Over the past month, online platforms that cater to both European and non-European citizens have been sending out emails notifying users of changes in the European General Data Protection Regulation (GDPR). And while the majority of European governments have been adjusting how citizens’ private data is being used, the British government has begun using surveillance in UK cities to incriminate suspected citizens just walking on the streets.
On June 13th, Ed Bridges filed a report against the Wales police force for using automated surveillance cameras to identify him while at a peaceful anti-arms protest and another time while doing Christmas shopping in the Welsh capital Cardiff.
Bridges claims the surveillance by the Welsh police is a violation of his privacy. “We should be able to walk around in our cities without the feeling that the state is watching our every move,” he said to Reuters. “It doesn’t seem right in a democratic society.”
After filing the case, Bridges gave Welsh police 14 days to turn the surveillance system off before he took them to court. He doesn’t, however, believe that police will turn off surveillance system, suggesting that they will need to prove proportional and reasonable usage of the technology in court.
The surveillance cameras identify citizens by creating a ‘map’ of their biometric data and comparing that information to police databases, enabling Welsh police to scan passersby without their knowledge or permission.
In light of Bridges’ case, a study by UK-based NGO Big Brother Watch was released highlighting police usage of surveillance cameras to identify ordinary citizens in a way similar to how Bridges was identified in Cardiff.
According to Big Brother Watch, since the South Wales police force began using the surveillance technology, 91 percent of their matches have been incorrect.

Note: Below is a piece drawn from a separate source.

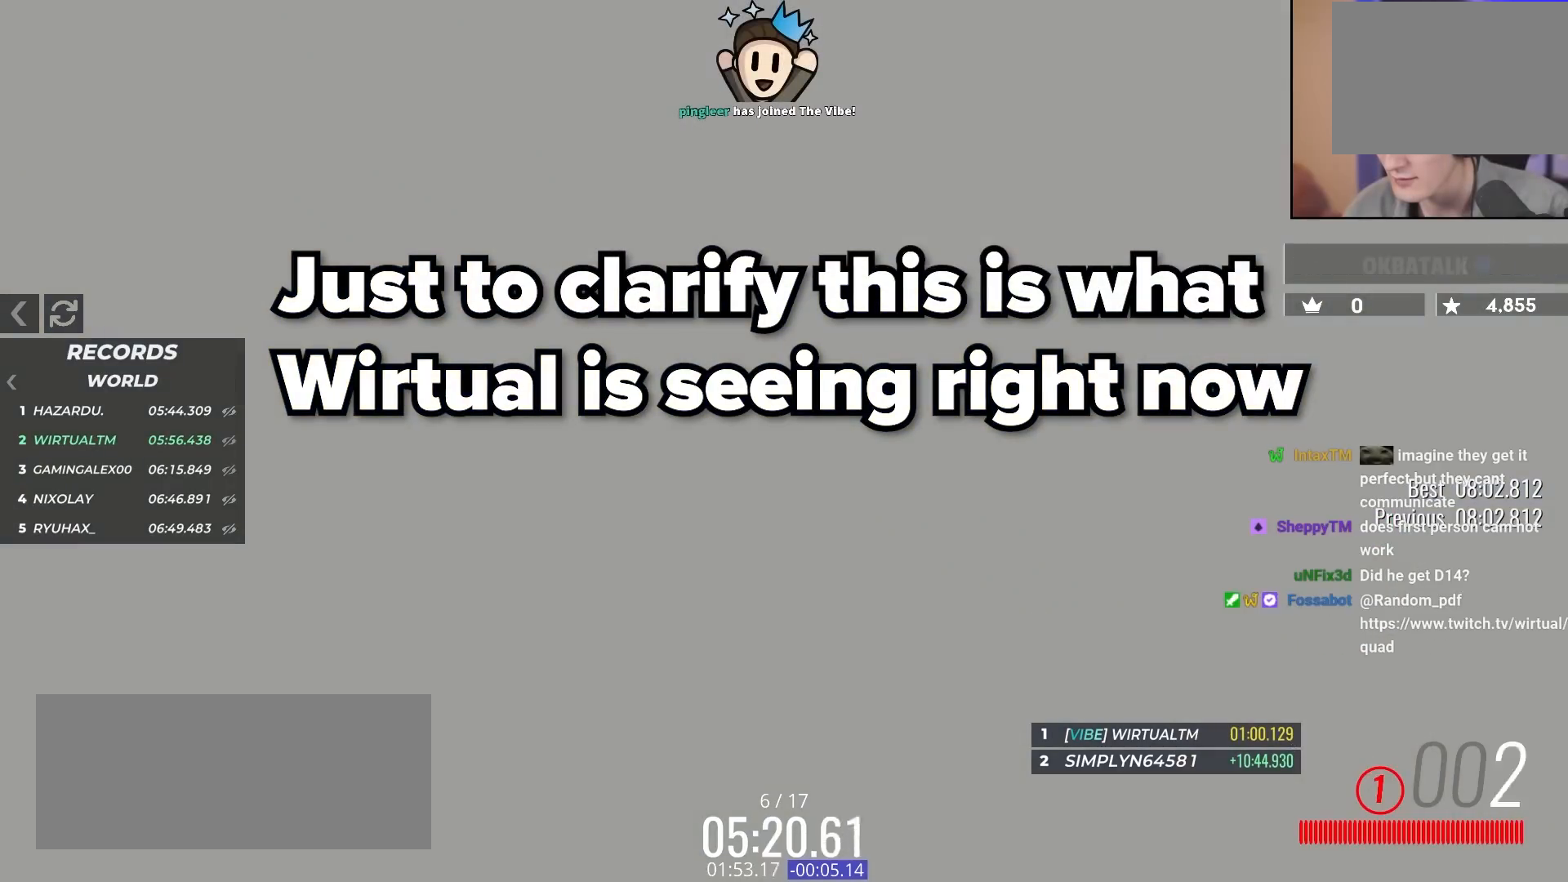
{"keys": ["left", "up"], "events": [[50, "right", "down"], [250, "right", "up"], [350, "brake", "up"], [383, "left", "down"], [400, "up", "down"]]}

This, however, hasn’t deterred the force from planning to use the surveillance technology in the future. In fact, the South Wales police force has created a database of images of up to to 2,400 misidentified peoples without their knowledge or permission.

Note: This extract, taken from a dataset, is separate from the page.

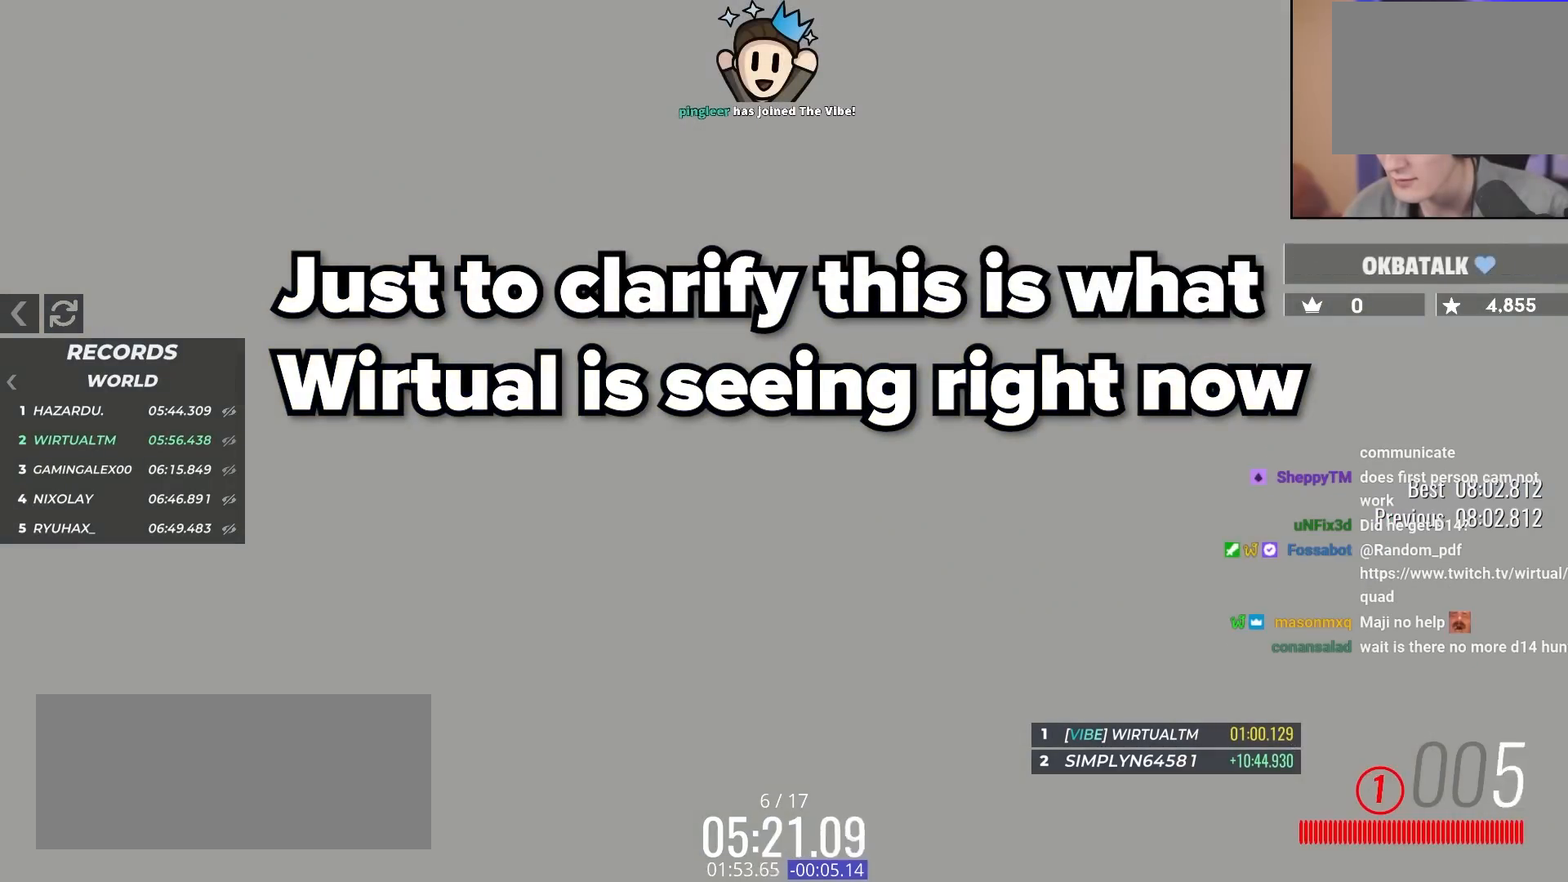
{"keys": ["up"], "events": [[217, "left", "up"]]}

The surveillance technology used by the Metropolitan Police in London has a staggering inaccuracy rate of 98 percent. During last year’s Notting Hill Carnival, the technology misidentified people about 102 times. Despite the hiccup, the police force is planning for seven more deployments in 2018.

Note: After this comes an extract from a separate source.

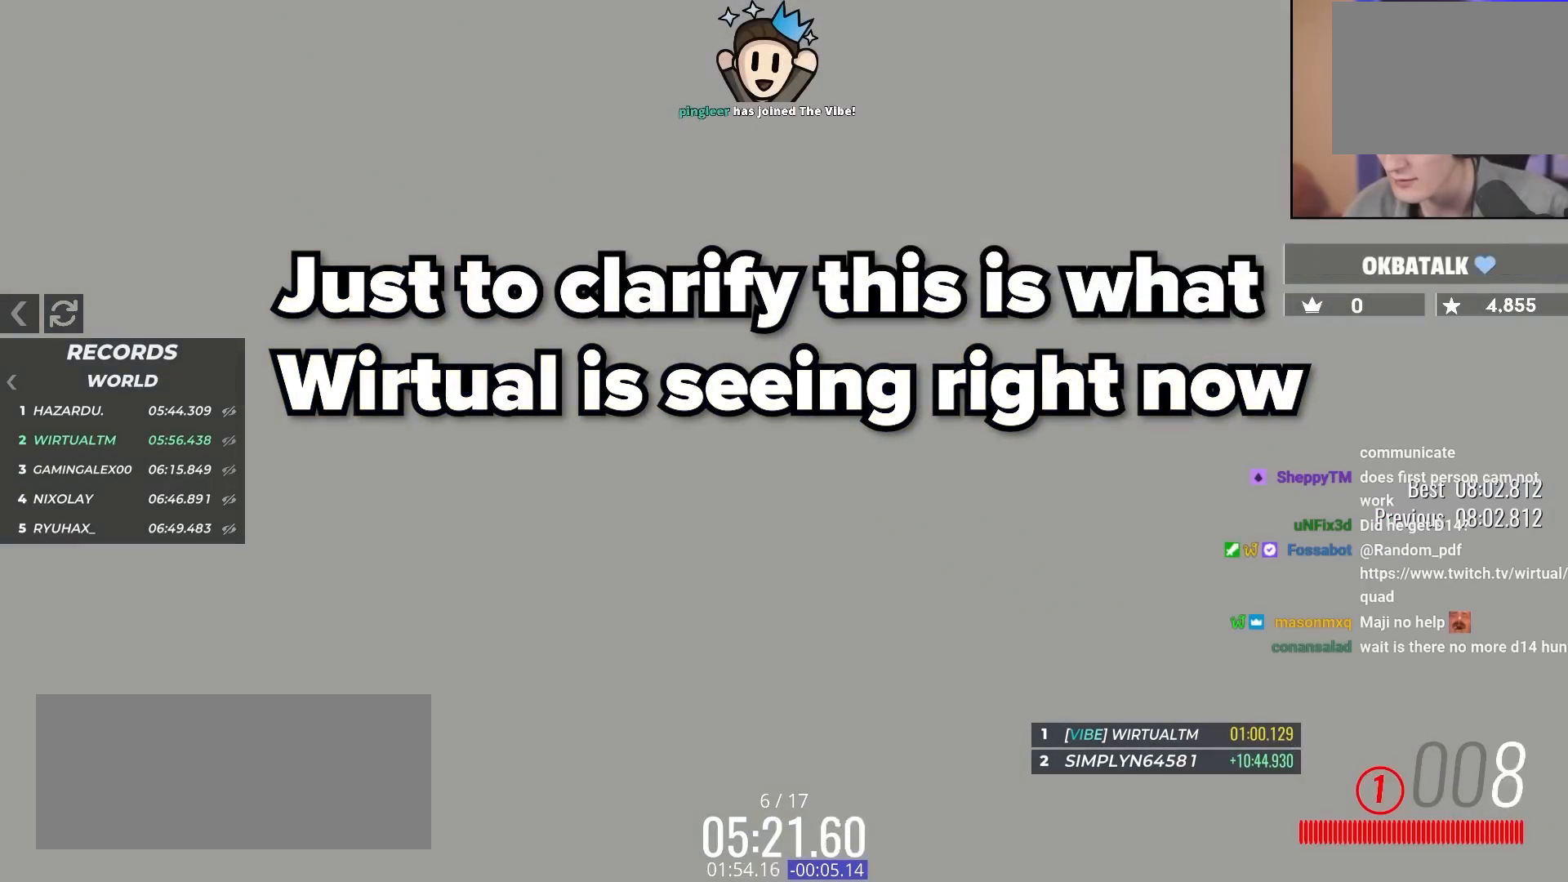
{"keys": ["brake"], "events": [[150, "up", "up"], [233, "brake", "down"], [283, "left", "down"], [467, "left", "up"]]}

In exchange for personal agency and an invasion of personal privacy, the police utilizes facial recognition technology to reportedly increase public safety. This claim, however, fits into a larger conversation around the integration of advanced technologies in public spaces in cities.
There has also been a concern regarding the surveillance of citizens of color in UK cities since the artificial intelligence that may be integrated into facial recognition systems often fails to identify non-white individuals. And while this may be somewhat of a relief, it also leaves a large margin for inaccurate identification and intensifies an already intense process of racial profiling.
And while advanced surveillance in UK cities can potentially help police forces locate potential criminals, it is done at the expense of the privacy of your average citizen. As our cities become smarter, this notion of an omnipresent ‘Big Brother’ always watching is increasingly becoming a concern of many city dwellers around the world.